Ending a rancorous controversy, in which mayoral politics and harassment of a whistle-blower became key ingredients, Sylvia Cunliffe agreed Wednesday to retire as general manager of Los Angeles' General Services Department.
Cunliffe's retirement agreement followed a half-hour debate by the City Council, which then voted 8 to 4 in favor of a 10-point settlement hammered out between her attorneys and city negotiators. The arrangement spared Cunliffe from possibly being fired.
Expressing some bitterness, Cunliffe emerged from Councilwoman Joan Milke Flores' office, where she had been monitoring the debate, and told reporters, "I look forward to a new life." She added, "I don't think I did anything that would justify firing."
"This is a political game that's been played," Cunliffe said. "(The controversy) has been a fraud perpetrated on the public and upon myself and, unfortunately, I got in the middle."

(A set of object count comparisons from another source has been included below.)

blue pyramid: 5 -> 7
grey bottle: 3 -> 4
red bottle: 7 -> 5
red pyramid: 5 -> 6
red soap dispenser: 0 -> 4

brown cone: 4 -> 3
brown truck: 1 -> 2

They were Cunliffe's first public comments in months over the issue that has deeply divided City Hall.
Eligible for Pension
Essentially, the settlement calls for Cunliffe, 54, to retire on March 4, her birthday, at which time she will become eligible for full pension benefits, about $58,000 a year. Between next Monday and March 4, she will be on an unpaid leave of absence from her $90,243-a-year job. Since June 25, she was on a forced paid leave pending an inquiry by Mayor Tom Bradley into a series of charges against her that included mismanagement, favoritism to some employees and improper prying into the backgrounds of others.
The Cunliffe/City Council pact also requires her to dismiss all legal actions against the city and for the council to return, without acting on it, Bradley's Oct. 27 letter urging her dismissal.

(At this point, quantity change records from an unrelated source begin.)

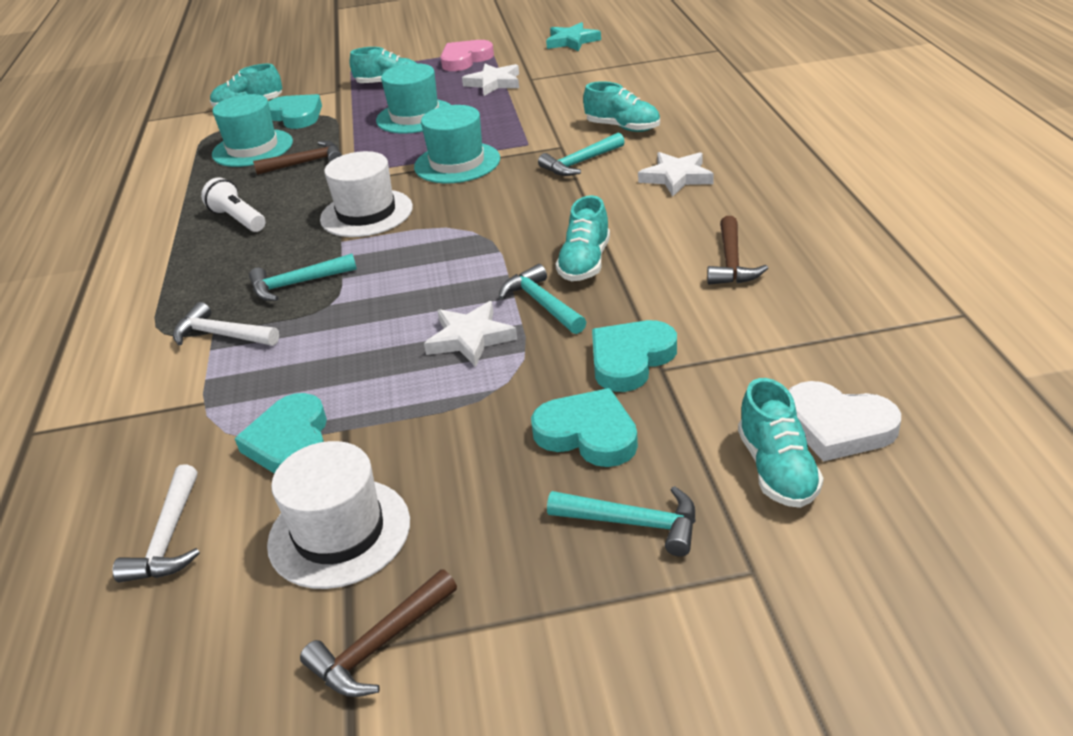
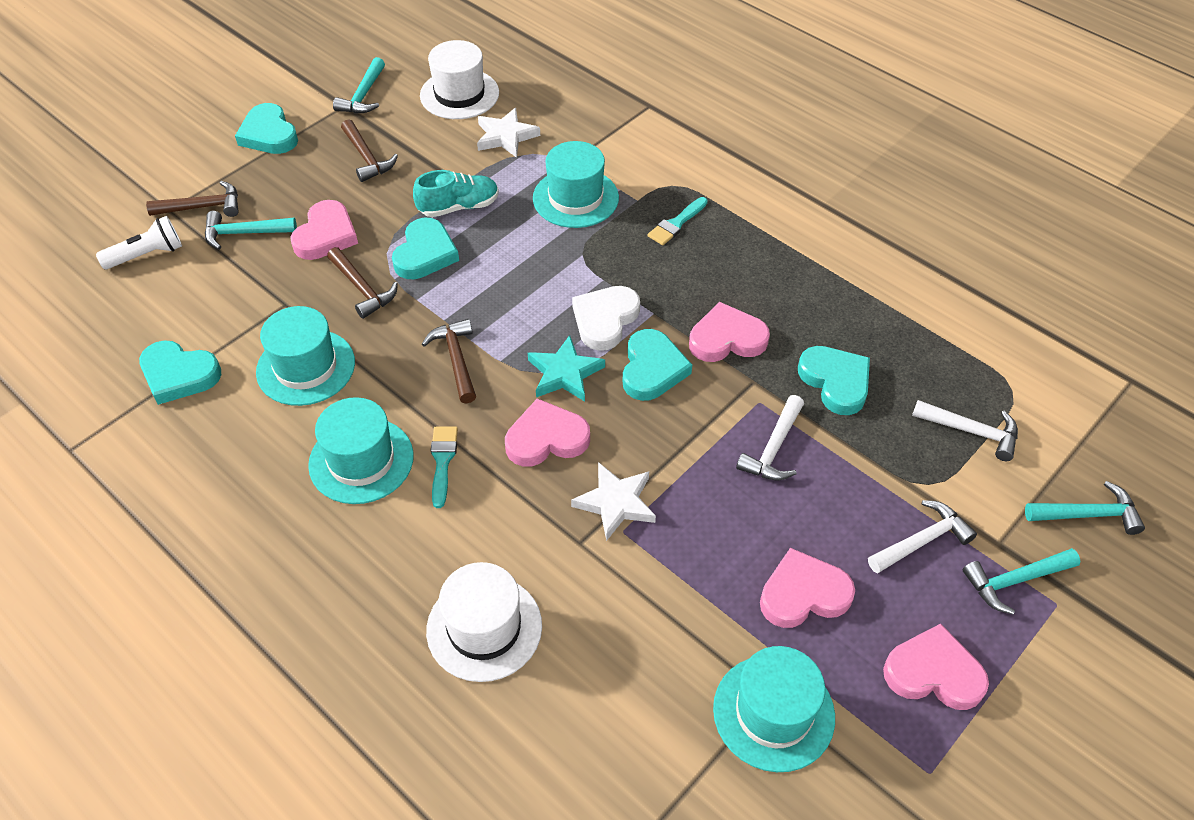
brown hammer: 3 -> 4
pink heart: 1 -> 5
turquoise brush: 0 -> 2
turquoise hat: 3 -> 4
turquoise heart: 4 -> 5
turquoise shoe: 5 -> 1
white hammer: 2 -> 3
white star: 3 -> 2

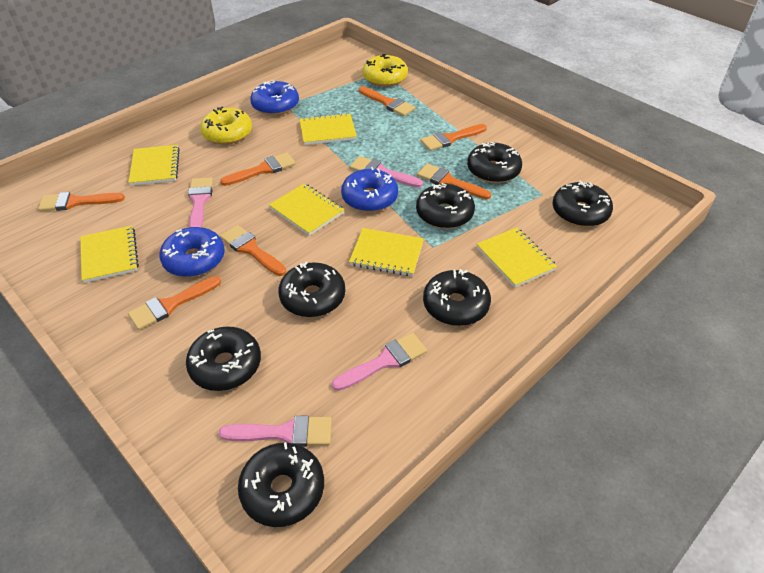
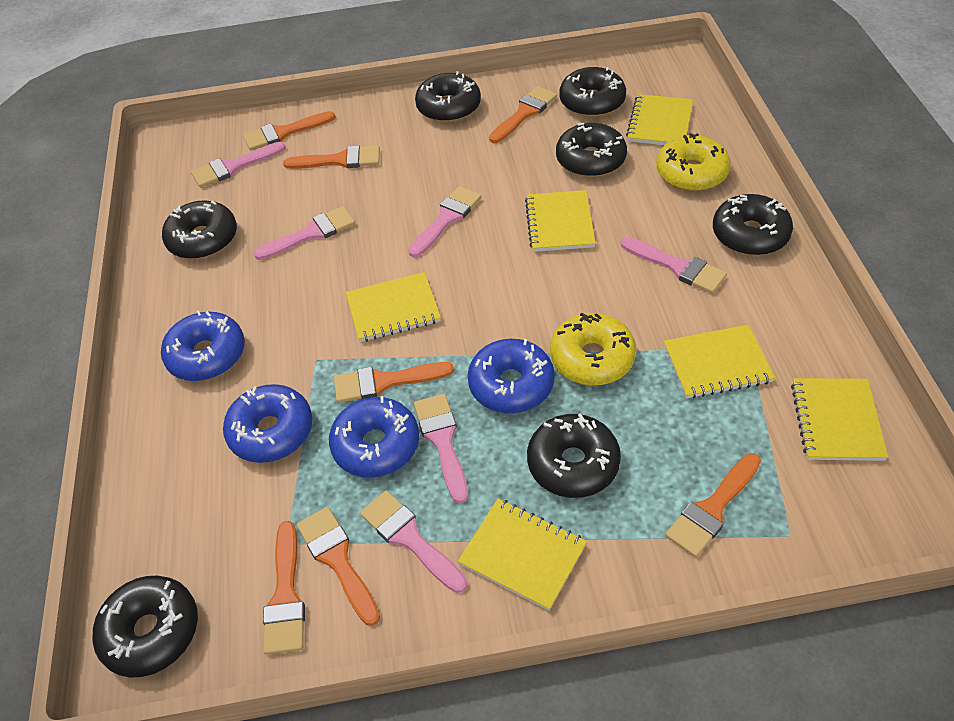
blue donut: 3 -> 4
pink brush: 4 -> 6

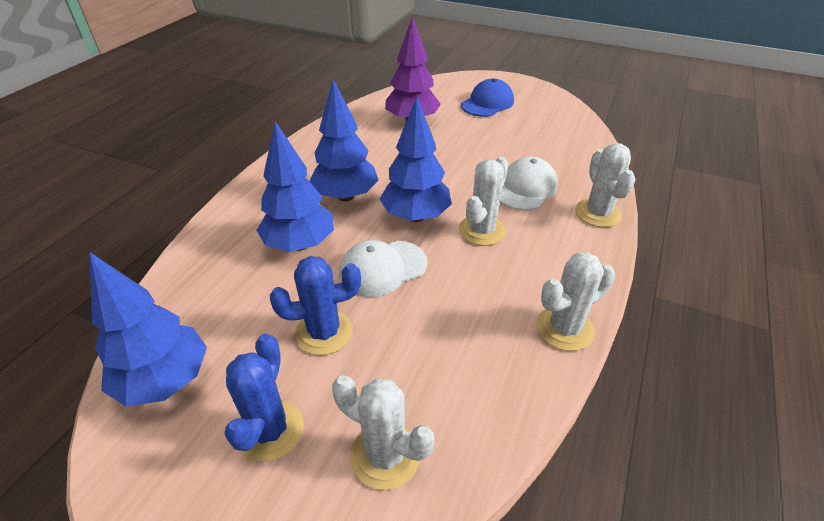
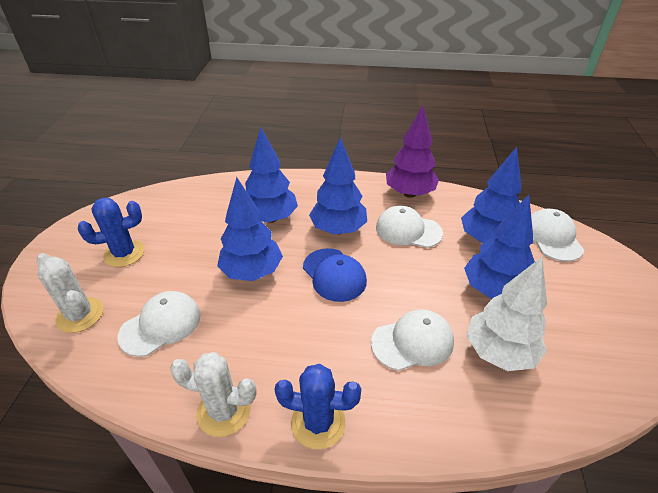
blue tree: 4 -> 5
white cactus: 4 -> 2
white cap: 2 -> 4
white tree: 0 -> 1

Hours after the council action, Bradley issued a memo to City Atty. James K. Hahn, agreeing to the settlement.
"I wish to emphasize . . . that I believe the charges against Ms. Cunliffe warrant her dismissal," Bradley said. "Regrettably, the City Council did not assent to my decision. Reluctantly, but with the intent to put this matter behind us, I will concur. . . ."
Under terms of the agreement, the mayor's approval was required on only two points: the sealing from public view of two notebooks of "evidence" against Cunliffe and that she be removed from the city payroll.
Bradley submitted the two notebooks to back up his decision to fire her on 20 separate charges. Bradley had urged her ouster because she had hired her mother and other relatives; she favored friends in the granting of contracts and the renting of city-owned property and had invaded the privacy of Robert O'Neill, an employee who was critical of her and had exposed some of her actions.
The allegations involving O'Neill were the most controversial. After O'Neill "blew the whistle" on Cunliffe's practices, she circulated a memo to Bradley and council members that tried to discredit O'Neill. Attached to the memo was a police rap sheet showing that more than 20 years ago O'Neill had been convicted of several misdemeanors.
O'Neill has filed suit against the city and Cunliffe over the disclosures. In Bradley's letter to the council, the mayor concluded that Cunliffe had invaded O'Neill's privacy and was also improperly in possession of the arrest records.
When the council finally acted Wednesday after hours of debate stretching over three weeks, the merits of Bradley's various allegations had barely been addressed. Cunliffe, who has maintained that she had not acted improperly, also never specifically rebutted the charges before the council on advice of her lawyers. One reason for her silence is a pending district attorney probe into the allegations surrounding her use of the arrest records.
Although they did not discuss many of the allegations, council members have made it clear that they believed many of the charges were sufficiently substantiated to warrant her dismissal. Even strong supporters of a settlement with Cunliffe noted that no one had proposed that she be reinstated. At the same time, they figured that firing her was not the answer, that reaching a settlement was an effective way for the city to escape an expensive and protracted legal fight.
Wednesday's 8-4 vote to settle with Cunliffe followed a spirited debate pitting pro-firing forces against those favoring a quick end to the lengthy dispute.
"We are taking the wimpy way out," said Councilwoman Gloria Molina, who wanted to fire Cunliffe. "What we're doing here more than anything else is that we're almost sanctioning corruption in this city."
Councilwoman Joy Picus disagreed sharply with Molina, saying that the city's general managers are not going to suddenly become corrupt simply because the council stopped short of firing Cunliffe.
"The truth of the matter is, we are behind the eight-ball and this is the best way of handling it," Picus said. "I don't think we're giving her anything. I think we're getting ourselves off the hook."